The deaths of George Floyd and Breonna Taylor earlier this year reverberated around the nation and beyond, raising awareness of many forms of discrimination. Among the people eager to do something constructive have been many leaders of the U.S. business community.

A workforce comprised of employees who all think alike has difficulty bringing new perspectives to bear on business challenges. A company seeking to diversify its workforce can draw from a larger and deeper talent pool than a company in which everyone shares the same background. A diverse workforce is more innovative and better performing than a homogeneous one, and studies show that diverse teams generate higher returns for their companies.

However, even though the case for diversity is compelling, achieving it can be a challenge. It’s not something that can be ordered by decree, nor is it something that a chief executive officer can casually delegate to the company’s training, human resources (HR) or development teams and then wash his or her hands of the matter. Issues of social justice are too deeply rooted for a business-as-usual mitigation approach.

At the same time, however, there is also a great and largely untapped asset that leaders can use: the number of employees at every level of the organization who share the belief that something needs to be done about discrimination in hiring, training, promoting and retaining a diverse workforce. Some of them have specific ideas about it. In essence, there are bottom-up diversity strategies that may be more effective ways to secure employee buy-in than a top-down order. A strongly worded email from the CEO just isn’t enough.

An idea that percolates upward through the organization as it gains support can be a powerful instrument. Crowdsourcing ideas on specific diversity initiatives and harvesting input from hundreds or even thousands of employees can also unify employees behind the actions a company takes. But there are likely to be a significant number of ideas resulting from the exercise, some of which are more practical than others. So, how do you sort them out?

It can happen in much the same way as a budget conversation: What are the greatest needs? Where is the low-hanging fruit? Which ideas are likely to generate the broadest base of support? Which ideas are too costly? Although it might sound unusual to compare a diversity conversation to a budgeting conversation, there are similarities in how leaders start both types of constructive conversations. Both are intended to establish priorities and drive meaningful action that respects the diverse viewpoints held throughout an organization. The company can then form a committee of employees to help roll out the resulting initiatives.

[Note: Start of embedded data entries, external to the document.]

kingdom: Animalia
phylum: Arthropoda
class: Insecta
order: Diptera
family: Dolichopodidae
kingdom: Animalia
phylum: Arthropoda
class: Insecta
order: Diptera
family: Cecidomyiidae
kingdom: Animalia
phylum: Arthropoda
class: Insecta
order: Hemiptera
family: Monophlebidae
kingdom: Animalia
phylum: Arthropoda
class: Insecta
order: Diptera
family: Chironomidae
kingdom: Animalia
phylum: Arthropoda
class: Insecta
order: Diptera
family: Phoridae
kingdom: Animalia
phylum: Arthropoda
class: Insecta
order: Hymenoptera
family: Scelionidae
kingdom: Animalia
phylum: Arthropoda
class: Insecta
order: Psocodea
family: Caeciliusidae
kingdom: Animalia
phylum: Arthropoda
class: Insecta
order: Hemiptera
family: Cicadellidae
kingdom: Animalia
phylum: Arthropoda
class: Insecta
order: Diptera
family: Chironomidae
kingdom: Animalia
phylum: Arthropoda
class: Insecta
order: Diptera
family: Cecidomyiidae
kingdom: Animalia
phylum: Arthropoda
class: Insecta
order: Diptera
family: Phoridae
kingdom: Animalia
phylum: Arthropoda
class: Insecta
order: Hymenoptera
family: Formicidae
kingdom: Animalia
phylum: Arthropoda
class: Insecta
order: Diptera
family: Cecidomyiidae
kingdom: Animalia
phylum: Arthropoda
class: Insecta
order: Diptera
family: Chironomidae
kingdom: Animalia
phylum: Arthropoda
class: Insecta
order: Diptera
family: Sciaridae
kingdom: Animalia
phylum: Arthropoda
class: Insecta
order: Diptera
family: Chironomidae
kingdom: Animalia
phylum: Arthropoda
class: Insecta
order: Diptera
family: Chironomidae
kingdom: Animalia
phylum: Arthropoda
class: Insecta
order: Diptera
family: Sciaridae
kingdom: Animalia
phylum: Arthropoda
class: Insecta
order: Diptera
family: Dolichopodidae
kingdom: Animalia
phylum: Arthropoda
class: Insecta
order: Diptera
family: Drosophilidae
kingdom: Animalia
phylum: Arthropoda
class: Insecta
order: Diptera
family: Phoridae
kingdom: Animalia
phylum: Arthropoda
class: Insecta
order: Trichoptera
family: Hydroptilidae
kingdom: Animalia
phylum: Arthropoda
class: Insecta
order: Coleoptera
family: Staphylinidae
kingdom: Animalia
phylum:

Making diversity a priority has to begin with the organization’s leadership through a commitment to identifying the top 10 or 20 goals the committee thinks it can achieve quickly. Once the team has narrowed the field to two or three goals, it can crowdsource those ideas throughout the organization to solicit opinions, refine topics and formulate action plans. There might have been 20 good ideas that grew out of the original solicitation, but trying to put too many into action at once can lead to paralysis and failure.

Here are three ideas to jump-start conversations on diversity initiatives:

1. Giving

Ask employees about ways the organization can support equity in the broader community, such as payroll donations and donation matching, mentoring, and scholarships.

2. Development

Ask how your company can raise awareness and increase applications from underrepresented candidates for current and future job postings.

3. Partnering

Ask about civic, educational or trade organizations outside the company that are focused on diversity and that would be worthy of the company’s support and involvement.

It’s easy to ask these questions and more challenging to analyze and follow through on the responses. Here are some suggestions:

    • Pose these questions by email, and consider the suggestions that come back within 48 hours.
    • If you are in a big organization, consider limiting the pool of employees polled to one division or one department.
    • Pay attention to the ideas that receive the most support as well as the ones deemed most essential to sustaining a movement.

Of course, implementing employee ideas — even good ones — won’t solve all the thorny issues around discrimination and inequity. However, it can be a concrete first step for organizations to move from rhetoric to action.